Expand Capital Investment Strategy:

100% Fair Market Value (FMV)

The top red arrow is the properties value if sold on the open market in Multiple Listing Service (MLS) in sales ready condition.

80% Loan to Value (borrower/homeowner)

We want the borrowers to be 80% or less of the loan to value (LTV).  Therefore, we target loans where the borrower also has equity.  This way the borrower/homeowners are vested in the property and are less likely to default.

Total Investment of Less than 60% of After Repair Value (ARV)

We budget approximately 20-30% of the value back into the property for rehab expenses to properly protect our investors capital.  This leaves us with a large equity position that allow us to either sell for profit or create another mortgage with the property.

If property values in the area experience a downturn, we have a large cushion of equity to protect our investment.

Mortgage loan pool acquisition (20-40%)

My investors and myself have found this to be the best way to hedge against the risks in the open market.  If we are able to acquire loans at 20-40% of the value, I’m about as safe as I can get in real estate.

Performing land contract purchase in Lake Orion.  Quick stats:

  • Market value $95K+
  • Loan Balance $24K
  • Acquisition $19K
  • Loan rate 10%
  • Targeted Return 13.5%

Would you have invested $32,089 to receive $44,872 four months later?

I hope you would say YES...but I would also expect you to be very cautious.  The above before and after photos were from an investment I made in Cincinnati. I purchased the performing mortgage in February 2018, when I was testing the waters before creating an investment fund around this concept.  The borrower had never missed a payment and the location was promising.

Protecting the downside is the name of the game in real estate. Below are the three main steps I take every time to reduce the risk of the investment through proper due diligence.

(1) The first thing I look at is the value of the property and Loan to Value.

The only picture I could find was the the image on the left, which obviously needed work on the exterior.  It's usually safe to say if the exterior looks bad then inside is going to look similar or much worse.  In this case, even in poor condition, comparable sales were around $70,000 which is approximately a 45% loan to value.  

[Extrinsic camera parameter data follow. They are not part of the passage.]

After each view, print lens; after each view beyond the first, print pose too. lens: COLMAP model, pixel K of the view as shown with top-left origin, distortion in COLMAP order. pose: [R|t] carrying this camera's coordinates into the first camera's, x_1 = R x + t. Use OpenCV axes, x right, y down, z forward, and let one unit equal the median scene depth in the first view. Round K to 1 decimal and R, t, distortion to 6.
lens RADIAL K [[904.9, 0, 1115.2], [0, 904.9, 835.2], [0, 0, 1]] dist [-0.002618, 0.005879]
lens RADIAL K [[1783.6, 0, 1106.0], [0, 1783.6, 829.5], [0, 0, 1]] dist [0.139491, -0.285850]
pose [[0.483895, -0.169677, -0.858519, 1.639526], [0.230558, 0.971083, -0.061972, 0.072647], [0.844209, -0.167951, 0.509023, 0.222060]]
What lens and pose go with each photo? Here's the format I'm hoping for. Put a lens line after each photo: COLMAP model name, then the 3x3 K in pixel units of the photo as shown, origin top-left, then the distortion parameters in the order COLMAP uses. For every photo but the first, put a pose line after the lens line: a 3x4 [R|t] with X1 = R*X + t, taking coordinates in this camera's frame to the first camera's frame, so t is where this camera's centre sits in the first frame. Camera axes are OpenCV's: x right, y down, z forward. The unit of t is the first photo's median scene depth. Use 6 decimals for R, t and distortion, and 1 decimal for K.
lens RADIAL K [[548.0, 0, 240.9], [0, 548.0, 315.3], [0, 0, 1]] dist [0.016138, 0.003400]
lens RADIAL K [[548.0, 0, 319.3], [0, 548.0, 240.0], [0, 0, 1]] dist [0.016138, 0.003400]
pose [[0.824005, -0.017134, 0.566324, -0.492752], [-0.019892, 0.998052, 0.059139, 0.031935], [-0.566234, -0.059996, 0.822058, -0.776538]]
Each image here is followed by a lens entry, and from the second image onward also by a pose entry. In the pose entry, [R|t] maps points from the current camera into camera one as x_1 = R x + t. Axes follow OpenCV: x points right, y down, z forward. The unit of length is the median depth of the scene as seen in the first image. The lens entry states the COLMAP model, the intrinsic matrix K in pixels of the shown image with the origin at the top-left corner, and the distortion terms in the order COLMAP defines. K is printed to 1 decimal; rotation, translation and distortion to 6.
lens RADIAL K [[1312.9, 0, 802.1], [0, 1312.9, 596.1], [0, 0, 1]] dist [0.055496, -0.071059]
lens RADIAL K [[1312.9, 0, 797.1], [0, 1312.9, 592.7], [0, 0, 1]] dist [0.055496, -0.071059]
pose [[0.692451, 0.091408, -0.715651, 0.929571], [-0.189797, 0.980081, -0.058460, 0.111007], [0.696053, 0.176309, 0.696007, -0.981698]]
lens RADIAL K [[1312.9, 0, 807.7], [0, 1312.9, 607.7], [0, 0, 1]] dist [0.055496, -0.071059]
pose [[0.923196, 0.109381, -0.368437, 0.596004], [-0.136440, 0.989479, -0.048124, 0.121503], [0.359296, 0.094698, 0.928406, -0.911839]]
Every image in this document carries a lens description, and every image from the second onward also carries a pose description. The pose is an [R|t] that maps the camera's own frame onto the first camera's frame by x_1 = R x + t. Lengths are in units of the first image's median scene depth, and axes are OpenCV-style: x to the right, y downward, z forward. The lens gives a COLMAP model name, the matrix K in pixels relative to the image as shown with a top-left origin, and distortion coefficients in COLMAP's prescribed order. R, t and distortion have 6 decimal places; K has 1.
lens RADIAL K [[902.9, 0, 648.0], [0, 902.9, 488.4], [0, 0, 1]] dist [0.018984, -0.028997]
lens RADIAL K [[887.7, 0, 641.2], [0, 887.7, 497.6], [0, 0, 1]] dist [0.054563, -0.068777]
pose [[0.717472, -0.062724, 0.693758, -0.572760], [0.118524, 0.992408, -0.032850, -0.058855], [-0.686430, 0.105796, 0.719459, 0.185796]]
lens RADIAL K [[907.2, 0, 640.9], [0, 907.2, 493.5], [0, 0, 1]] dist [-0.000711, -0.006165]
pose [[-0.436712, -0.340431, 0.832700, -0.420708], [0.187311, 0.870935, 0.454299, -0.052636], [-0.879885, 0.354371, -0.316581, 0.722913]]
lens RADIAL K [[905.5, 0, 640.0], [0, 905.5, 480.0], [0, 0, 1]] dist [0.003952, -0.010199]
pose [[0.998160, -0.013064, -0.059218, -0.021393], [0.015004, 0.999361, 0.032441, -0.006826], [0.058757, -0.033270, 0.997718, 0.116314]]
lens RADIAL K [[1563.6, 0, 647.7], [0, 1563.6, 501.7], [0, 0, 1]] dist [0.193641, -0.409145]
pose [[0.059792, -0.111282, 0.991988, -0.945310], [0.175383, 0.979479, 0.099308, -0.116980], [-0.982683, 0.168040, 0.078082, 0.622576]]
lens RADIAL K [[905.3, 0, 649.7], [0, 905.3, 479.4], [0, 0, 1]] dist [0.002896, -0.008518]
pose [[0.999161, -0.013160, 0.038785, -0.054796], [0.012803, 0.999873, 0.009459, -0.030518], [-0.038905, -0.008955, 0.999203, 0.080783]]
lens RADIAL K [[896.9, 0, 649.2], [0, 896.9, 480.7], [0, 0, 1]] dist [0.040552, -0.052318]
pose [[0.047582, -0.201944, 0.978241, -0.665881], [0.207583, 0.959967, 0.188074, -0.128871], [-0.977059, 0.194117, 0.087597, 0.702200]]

*This is important because if the borrower stops making payments, I need to have equity after I receive the property back from foreclosure.

*Additionally, you want the borrower to be vested in the property.  Meaning that they would be walking away from equity/money if they stopped making payments.

(2) Review the pay history and supporting loan paperwork.

The borrower had never missed a payment since they purchased the home in 2012.  Additionally, after having my attorney review the paperwork, everything was in order.

*This is important because the better the pay history, the more valuable the loan.

*We always have an experienced legal firm review documents because if we are missing a document or if it wasn't done correctly, we could have a difficult time selling the loan or foreclosing if necessary.

(3)Have a Realtor drive by the location. 

I was pleasantly surprised when my Realtor sent me the photo on the right and comparable sales in the $100K+ range. Now I have a great investment that is protected with almost $70,000 worth of equity and annual returns are expected to be over 15%. All signs pointed to this being a great deal so I purchased it in February of 2018.

Everything was doing great until I received a call from loan servicing company asking what I wanted to do with a $43,797 check that arrived in the mail.  The borrower had refinanced the loan.  When this happens, or if they sell the property, we receive the full amount owed on the mortgage.

The best part of real estate is the "Do it once philosophy".  If you find a great investment don't sell but instead manage the cash flow for years to come.   Otherwise you will always have to find another investment that may never come.

However,  locking in a 39% return in four months is great trade off.